Unter dem Eindruck der vielversprechenden Anfangserfolge spielte Brown im Herbst 2007 kurz mit dem Gedanken, sich in vorgezogenen Neuwahlen ein eigenes Mandat zu erwerben. Denn er war ja nie ins höchste Amt gewählt worden, weder vom Volk noch von seiner Parteibasis. Aber im letzten Moment schreckte er zurück und vergab so seine vermutlich einzige Chance, die Quälgeister der Vergangenheit zu bannen. Die Episode offenbarte alle Schwächen des Premierministers: seine Entscheidungsschwäche, seine Neigung zu Intrigen, das Abschieben von Verantwortung und schliesslich seine Unfähigkeit, Widrigkeiten mit einem geistreichen Scherz oder einem charmanten Schulterzucken zu überwinden. Brown ist ein brütender, zutiefst unsicherer Mann, dessen Lächeln oft nicht mit seinem Redefluss übereinstimmt und daher aufgesetzt wirkt und der noch immer an den Fingernägeln kaut.
Tragisch wie bei Shakespeare

Gordon Brown ist möglicherweise der intellektuell neugierigste und gebildetste Premierminister der Nachkriegszeit. Sein presbyterianisch geprägtes soziales Gewissen fügt sich gut in den Kanon der traditionellen Labourpartei ein. Seine Verdienste um die Weltwirtschaft in der gegenwärtigen Krise haben ihm in den letzten Monaten kurz zu neuem Respekt verholfen. Aber er hat die Vorhersage des Verteidigungsministers John Hutton erfüllt, der vergangene Woche ebenfalls zurückgetreten ist. Brown würde «ein verflucht schrecklicher Premier» werden, hatte Hutton vor zwei Jahren prophezeit. Brown vermag weder seine engsten Kollegen noch die britische Öffentlichkeit um sich zu scharen.

Nachdem die im Kabinett verbleibenden Minister ihre Karrieren höhergestellt haben als das Wohl von Partei und Vaterland, liegt es an der Unterhausfraktion, ob sie Brown doch noch stürzen will. Doch den demoralisierten Hinterbänklern fehlt eine Galionsfigur.

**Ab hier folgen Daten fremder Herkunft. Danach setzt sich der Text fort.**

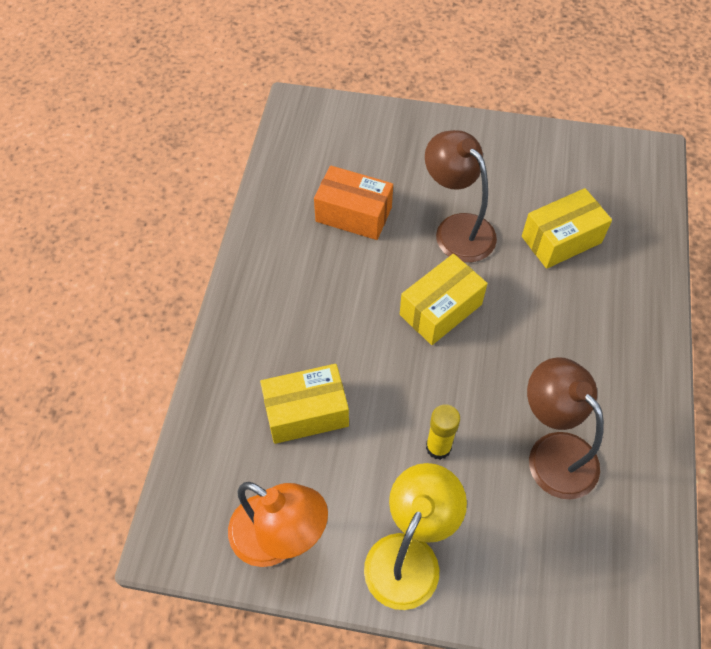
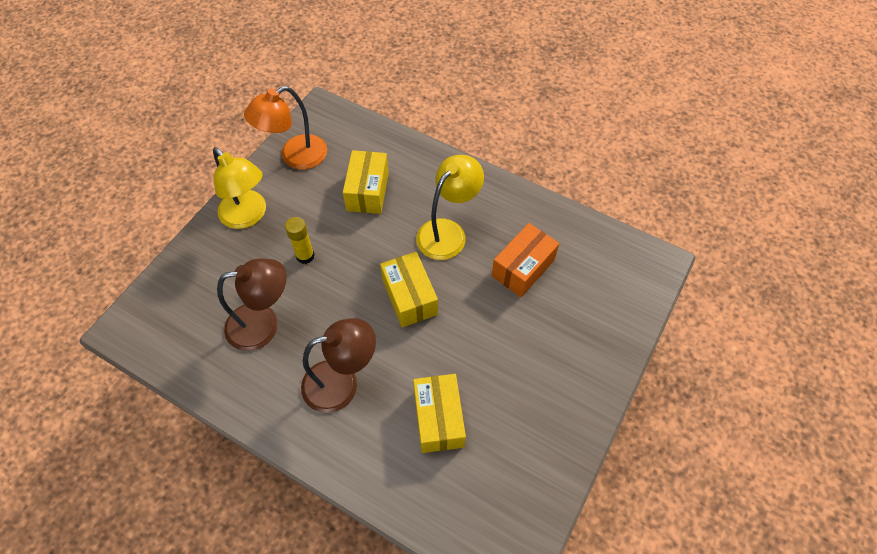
camera: 110 degrees right, 0 degrees up
(334, 299) = (448, 232): none -> yellow lamp
(457, 229) = (481, 338): brown lamp -> brown lamp (342, 382)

Die politische Karriere Browns war darauf ausgerichtet, Premierminister zu werden. Lange hat er mit offener Ungeduld auf den Moment gewartet. Dass der Traum platzte, kaum war er in Erfüllung gegangen, enthält tragische, erneut an Shakespeare gemahnende Aspekte. Doch die Keime des Scheiterns lagen in Browns Person.